So you may or may not have read my post “You Have 60 Seconds To Read This Post” on Friday, it was an experiment in creating a piece of content that expires after a set period of time.
The time period was extended by 5 minutes for each social media share and I’ve decided to name the practice, “hyper-blogging”.
The post is now dead, gone forever. It was published at 9:20am on 12/09/2014 and deleted at around 1:05pm on the same day, it was alive for 3 hours and 45 minutes. The social shares managed to delay its demise by ~195 minutes with around 39 shares, it’s very likely I missed many of the shares too as the process was pretty manual. Most of these shares came via Twitter, a handful from Facebook and a couple from Google + (and 1 on reddit!).
I was really pleased to see so much positive feedback from bloggers around experimenting and attempting something new. I actually thought most bloggers would dismiss the idea as it is going against most of what you read about publishing online.
The point really wasn’t to say “hey this is the way to blog in the future”, it was actually to question the way that we’re still blogging and at least open a discussion around new possibilities. I knew that not everyone would be open to the possibility of turning things on their heads as it’s not an easy concept to think about when you’ve been told for years that this is the way it’s done.
— Colm Hanratty (@colmhanratty) September 12, 2014
It would have been insightful to have seen more discussion from traditional journalists around the subject too, not arguements, but constructive engagement.
Some people where less impressed!
— Alastair McKenzie (@alastairmck) September 12, 2014
In hindsight, posting content for 30 minutes was a ridiculously short period of time, but at the same time people picked up the idea and shared (thanks to all that shared). The post did extremely well to survive until it did, especially considering the content wasn’t a highly opinionated or inflammatory.
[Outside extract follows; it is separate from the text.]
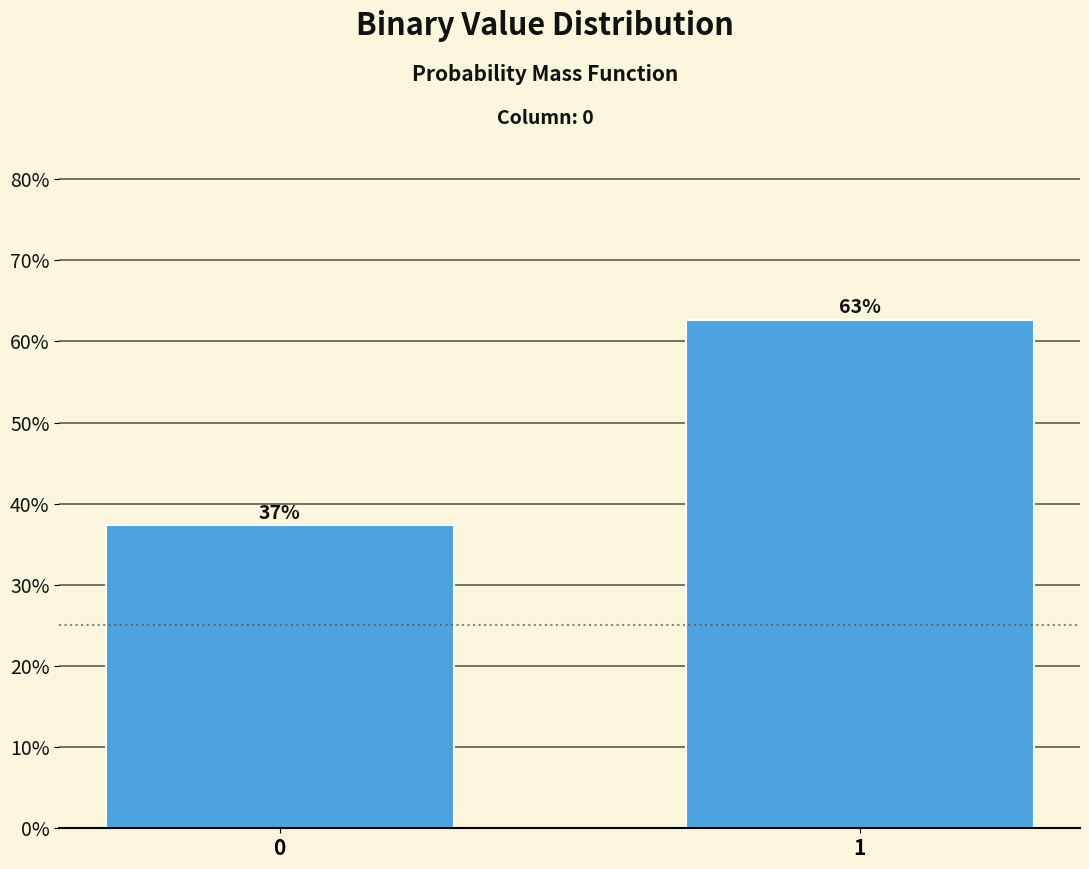

Are the bars horizontal?

No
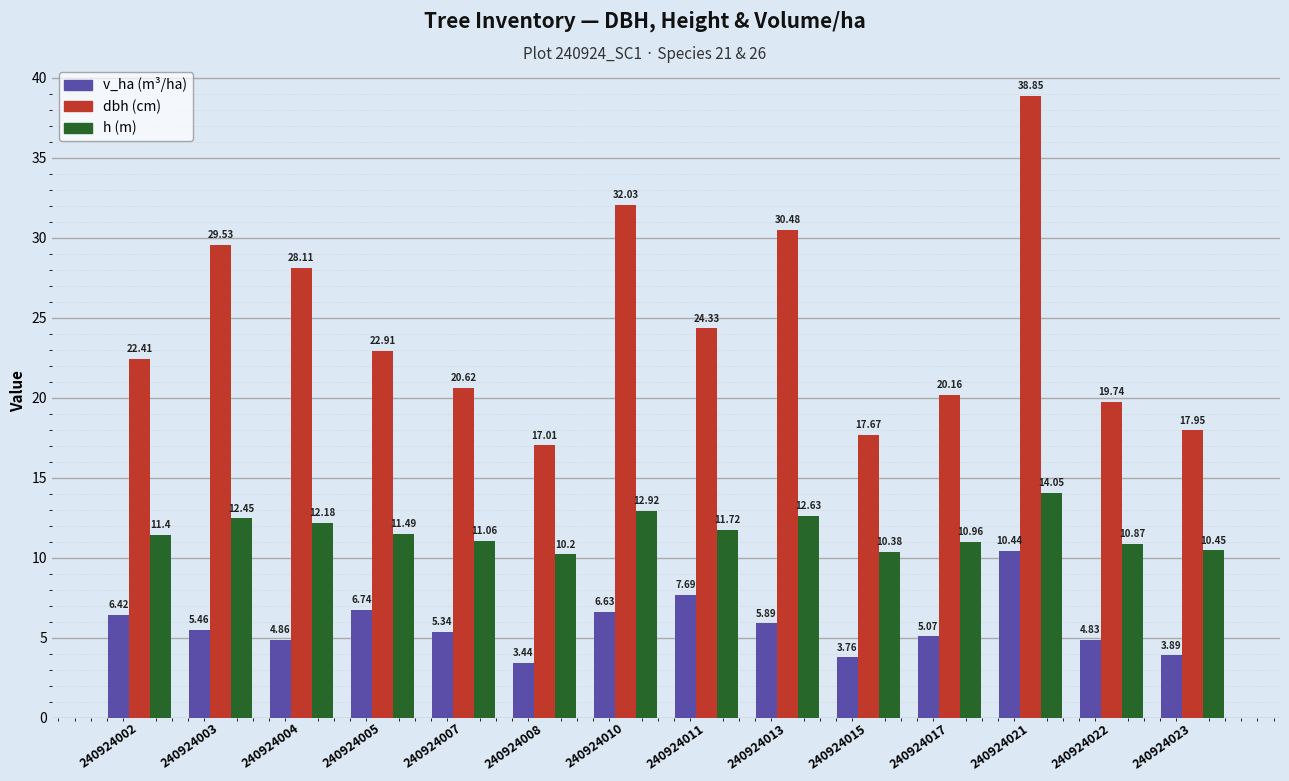

What is the total value across all series at 240924017?

36.2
Adding time for social media shares adds an extra interesting dimension but I felt it was really skewing the posts real social media share count and it kind of feels a little like gaming the system.
I think what is really interesting is that it galvanises attention from an audience and makes them want to “tune in” the next time. I noticed someone trying to find the article in Google after it had been deleted (hands up, who was it?). It’s certainly something worth considering in terms of signing up subscribers that wouldn’t want to miss out on the next piece you publish.
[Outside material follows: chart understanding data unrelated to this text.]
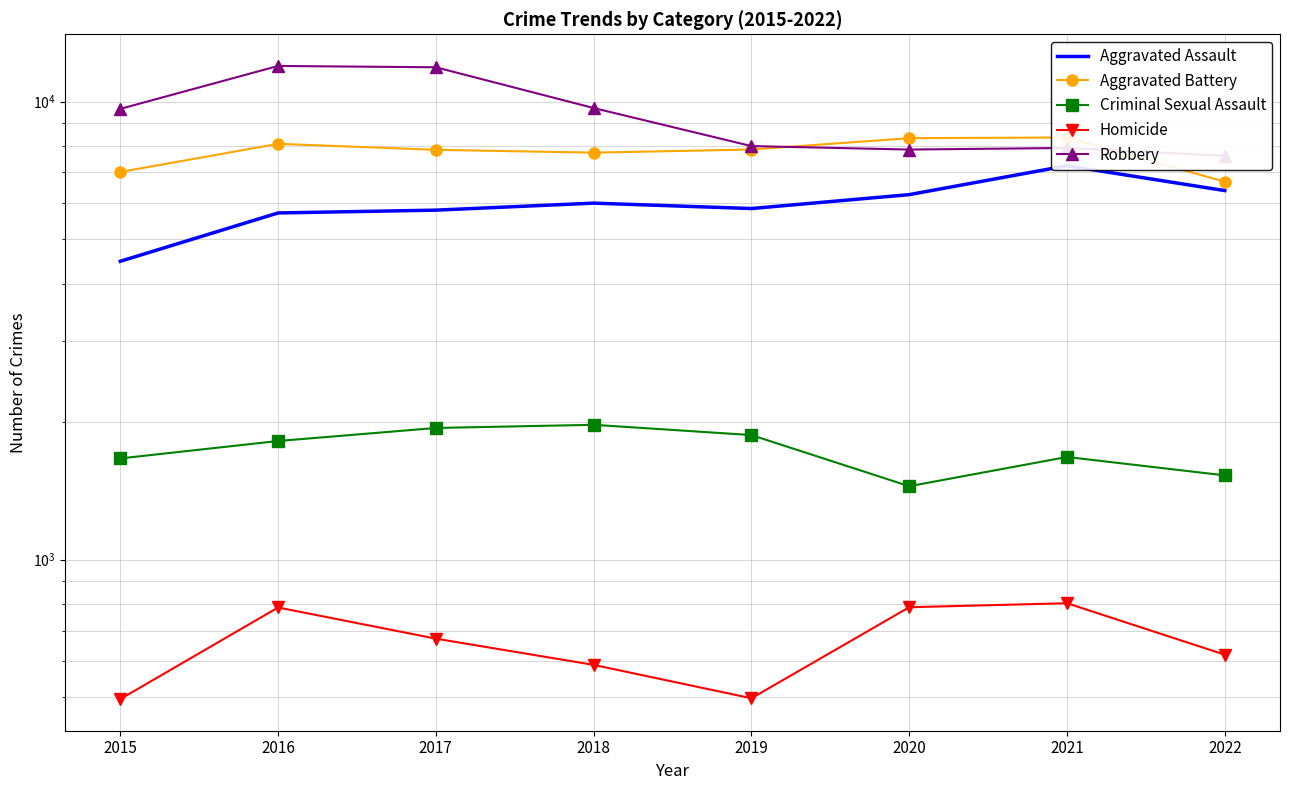

What is the value of the Aggravated Assault point at the 1st from the left?

4480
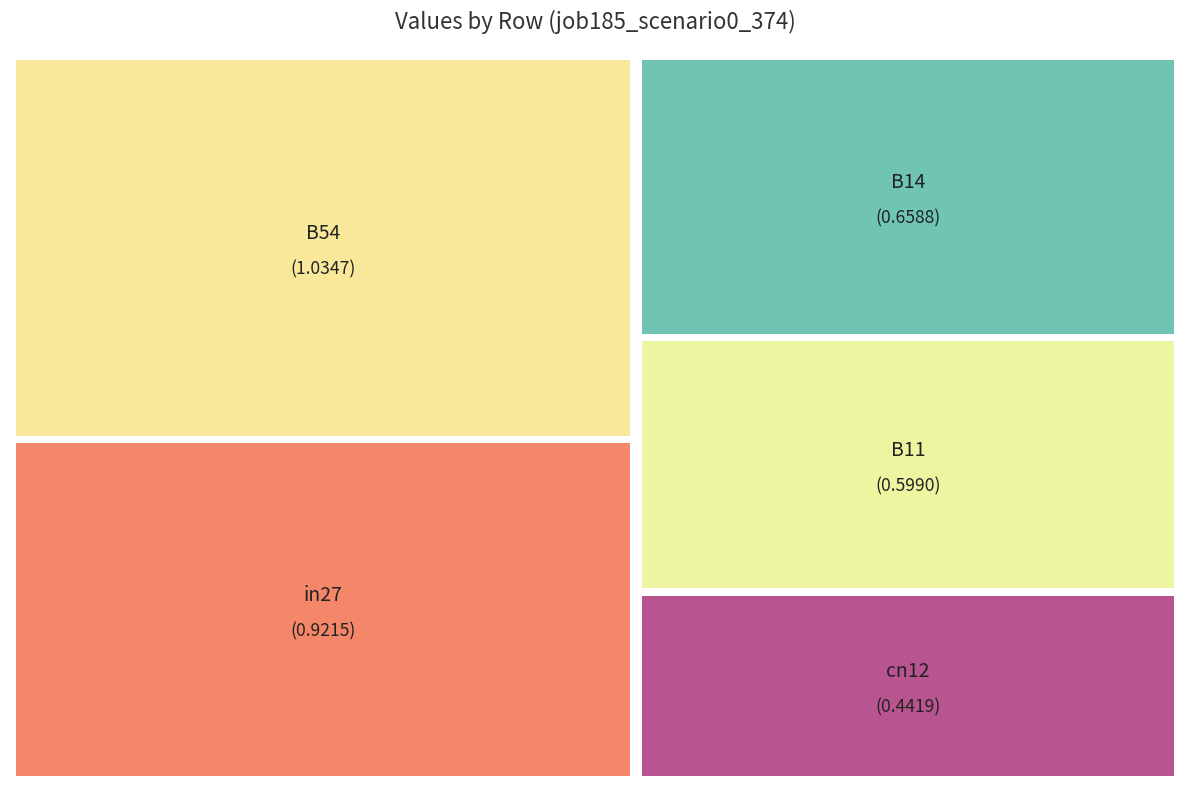

Does cn12 account for over 50% of the chart?

No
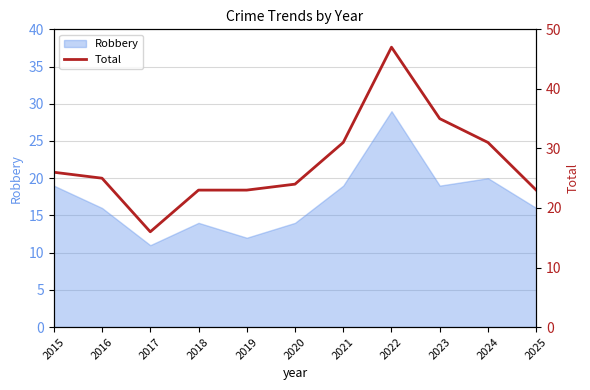

Does the chart display data point markers on the line(s)?

No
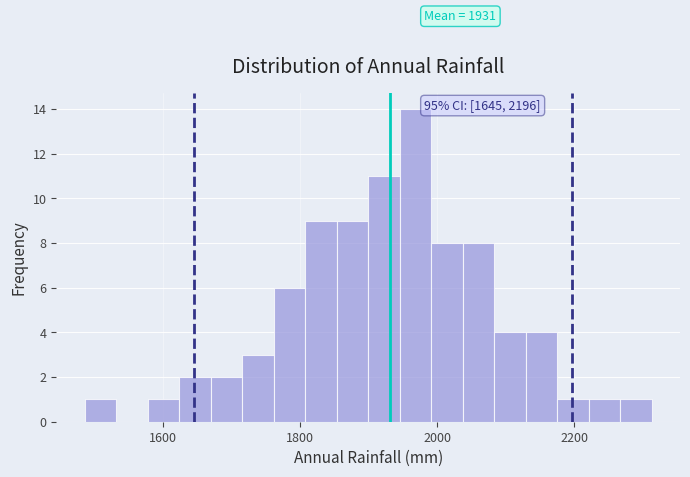

Read against the x-axis, roughly where is the centre of the tallest bar?

1960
From what I’ve seen from this brief experiment, it was a huge success and I’ve even been contemplating creating my own personal blog that consists of one page that’s updated daily based on this format. For me there was enough evidence to conclude there is something in this format, it might not be perfect right now but organically we might just find the perfect usage. In an age where wearables are slowly becoming a reality, perhaps there is room for shorter content formats that are boardcasted to users rather than simply published.
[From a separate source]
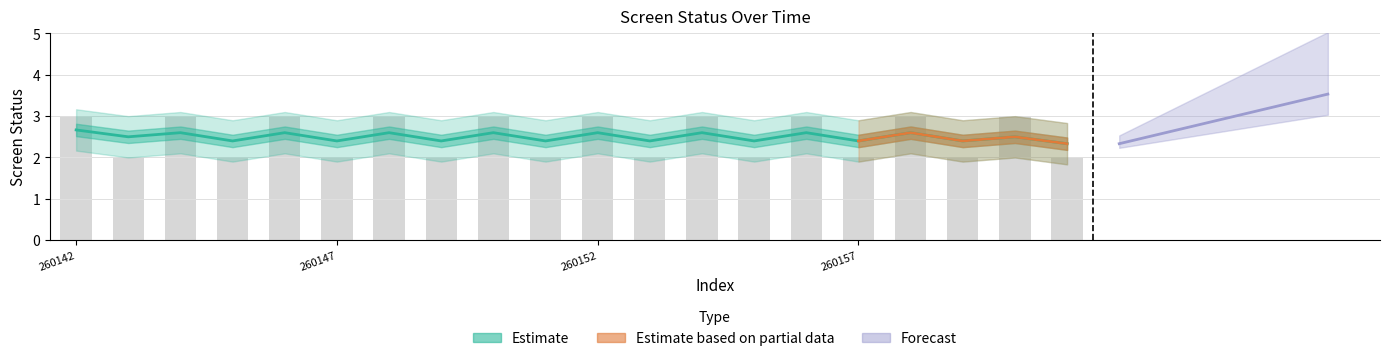

What is the difference between the maximum and minimum values in the screen_status_upper series?

1.0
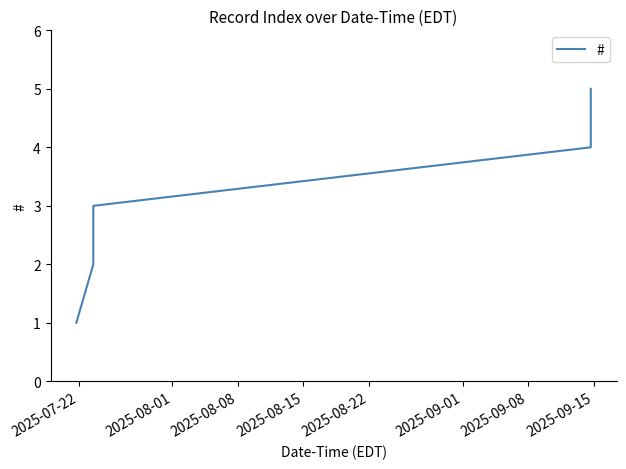

What is the difference between the maximum and minimum values?

4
— Ruth Haffenden (@Ruth_Elizabeth) September 12, 2014
Don’t get me wrong, I’m not saying this is the way to go for all content, of course it won’t be appropriate all the time. Resource based and evergreen content is produced to be referenced, searched for and bookmarked, but on the other hand opinion or diary based entries have lost some of their immediacy, spontaneity and excitement. Perhaps this would free bloggers to write more freely in smaller paragraph sized posts? Rather than being hunkered down behind a laptop for hours in the laborious task of editing photos and formatting the perfect post. After all we used to hammer out blog post of our own thoughts without an edit in sight (at least I did). It’s also worth noting that many vloggers are also building their audiences via snapchat.
Next, I’ll be experimenting with the same concept over a series that will be based on a particular topic. I’ve decided to remove the added time with social media shares but to keep time limited posts. What I will be attempting to add is text to the left hand side of each social share with the amount of remaining with which to read the article.